GDD-I and pMF lead on continuous pixel space; Soft-Di[M]O dominates in discrete image/token models, primarily due to its gradient-friendly soft embedding design. Methods leveraging adversarial loss (GDD, YOSO, SCFlow, Soft-Di[M]O) consistently report sharper outputs and lower FID in the one-step regime.

Notable trade-offs include model size (pMF relies on large transformer backbones), training sample efficiency (e.g., GDD-I achieves SOTA with only 5M images), latent-space vs. pixel-space operation (SCFlow’s VAE bottleneck may limit ultimate fidelity), and flexibility for reward-based or post-hoc fine-tuning (unique to Soft-Di[M]O due to soft embeddings).

7. Limitations, Open Challenges, and Prospective Directions

The remaining limitations of current one-step, latent-free generators include:

Large backbone requirements (pMF, Soft-Di[M]O) that raise computational and parameter costs, potentially limiting mobile or edge deployment (Lu et al., 29 Jan 2026).
Occasional failures in fine detail rendering, especially for hands, faces, and high-resolution textures (noted for SIM and YOSO) (Luo et al., 2024, Luo et al., 2024).
Challenges in scaling to ultra-high resolutions, video, and other modalities where the low-dimensional manifold assumption may not fully hold (Lu et al., 29 Jan 2026, Dao et al., 2024).
For methods operating in discrete or latent spaces, ultimate fidelity is sometimes bounded by VAE or tokenizer capacity, necessitating further improvements or hybridization with pixel-space approaches (Dao et al., 2024, Zhu et al., 26 Sep 2025).

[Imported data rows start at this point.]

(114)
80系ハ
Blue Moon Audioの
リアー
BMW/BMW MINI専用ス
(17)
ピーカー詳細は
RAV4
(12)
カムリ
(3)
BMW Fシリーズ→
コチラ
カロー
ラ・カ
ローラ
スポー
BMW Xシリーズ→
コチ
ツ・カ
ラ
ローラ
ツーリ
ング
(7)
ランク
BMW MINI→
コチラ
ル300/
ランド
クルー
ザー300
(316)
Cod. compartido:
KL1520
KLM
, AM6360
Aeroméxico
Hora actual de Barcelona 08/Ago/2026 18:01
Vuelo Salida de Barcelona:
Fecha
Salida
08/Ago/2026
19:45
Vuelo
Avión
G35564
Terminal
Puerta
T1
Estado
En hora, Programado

Potential research avenues include model size distillation for lightweight deployment, hybrid architectures combining one-step mapping with 2–3 step correctors, application to non-image modalities, and refined tokenization for discrete generative methods.

In conclusion, one-step latent-free image generation constitutes an emerging set of methodologies that have closed the performance gap with multi-step diffusion, matching or surpassing prior art in both continuous and discrete domains, while dramatically reducing sampling cost and unlocking new flexibility in train-time and inference refinements (Zheng et al., 2024, Lu et al., 29 Jan 2026, Luo et al., 2024, Luo et al., 2024, Dao et al., 2024, Zhu et al., 26 Sep 2025).